Kamala Harris é o reverso de quase tudo isso. Ela terá problemas para lidar com o governo de Israel e com os radicais palestinos. Essa é uma crise localizada. Ela tende a apoiar a Ucrânia e trabalhar pelo fim da guerra com a Rússia. Poderá ter relações normais com os países da América Latina, inclusive o Brasil. Em termos econômicos, não será muito diferente do que hoje o governo democrata norte-americano faz. A maior preocupação deles é a fronteira sul, que é muito assediada por milhares de migrantes em busca de trabalho no mercado norte-americano.

Os formuladores da política externa brasileira têm pouco a fazer neste particular, a não ser se informar, esperar e rezar. A vitória de Trump poderá ser um desastre nacional. O presidente Lula deve ter percebido que suas boas relações com dirigentes europeus não foram suficientes para garantir a assinatura do acordo entre União Europeia e Mercosul. Também não evitaram pesadas críticas dos europeus por suas posições favoráveis à Rússia na questão da Ucrânia. No continente, o presidente brasileiro tentou liderar uma conversa com Maduro, na Venezuela, mas nada resultou de produtivo. 

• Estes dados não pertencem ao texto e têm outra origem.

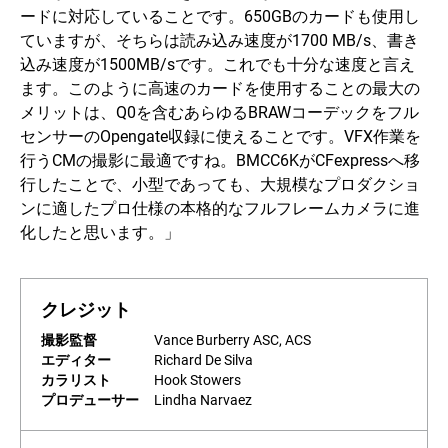
ードに対応していることです。650GBのカードも使用し
ていますが、そちらは読み込み速度が1700 MB/s、書き
込み速度が1500MB/sです。これでも十分な速度と言え
ます。このように高速のカードを使用することの最大の
メリットは、Q0を含むあらゆるBRAWコーデックをフル
センサーのOpengate収録に使えることです。VFX作業を
行うCMの撮影に最適ですね。BMCC6KがCFexpressへ移
行したことで、小型であっても、大規模なプロダクショ
ンに適したプロ仕様の本格的なフルフレームカメラに進
化したと思います。」
クレジット
撮影監督
Vance Burberry ASC, ACS
エディター
Richard De Silva
カラリスト
Hook Stowers
プロデューサー
Lindha Narvaez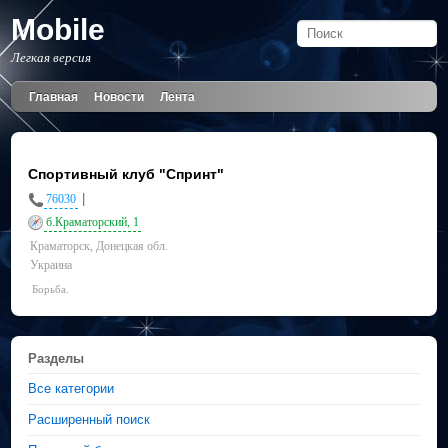
Mobile
Легкая версия
Главная
Новости
Лента
Спортивный клуб "Спринт"
|
76030
б.Краматорский, 1
Краматорск, Донецкая обл.
Украина
Борьба.
Разделы
Все категории
Расширенный поиск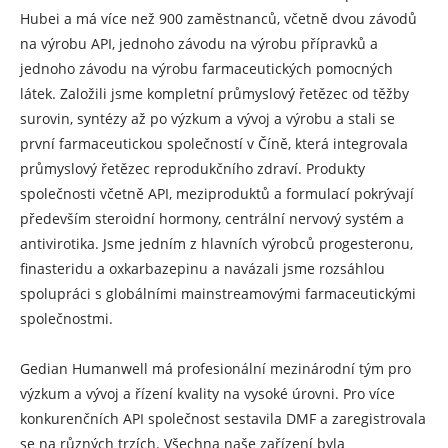
Hubei a má více než 900 zaměstnanců, včetně dvou závodů
na výrobu API, jednoho závodu na výrobu přípravků a
jednoho závodu na výrobu farmaceutických pomocných
látek. Založili jsme kompletní průmyslový řetězec od těžby
surovin, syntézy až po výzkum a vývoj a výrobu a stali se
první farmaceutickou společností v Číně, která integrovala
průmyslový řetězec reprodukčního zdraví. Produkty
společnosti včetně API, meziproduktů a formulací pokrývají
především steroidní hormony, centrální nervový systém a
antivirotika. Jsme jedním z hlavních výrobců progesteronu,
finasteridu a oxkarbazepinu a navázali jsme rozsáhlou
spolupráci s globálními mainstreamovými farmaceutickými
společnostmi.
Gedian Humanwell má profesionální mezinárodní tým pro
výzkum a vývoj a řízení kvality na vysoké úrovni. Pro více
konkurenčních API společnost sestavila DMF a zaregistrovala
se na různých trzích. Všechna naše zařízení byla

Quando for conhecido o resultado da eleição norte-americana, um novo ciclo político e econômico vai se iniciar no mundo. Os muros custam a cair. Mas terminam por desabar. A questão é para que lado esse cenário vai se desmontar. Os pequenos, mais pobres e menos desenvolvidos costumam ser convidados, sob pressão máxima, a pagar a conta. Diplomatas brasileiros precisam estar alerta para eventual mudança radical do vento na política externa. O perigo fascista chegou à América.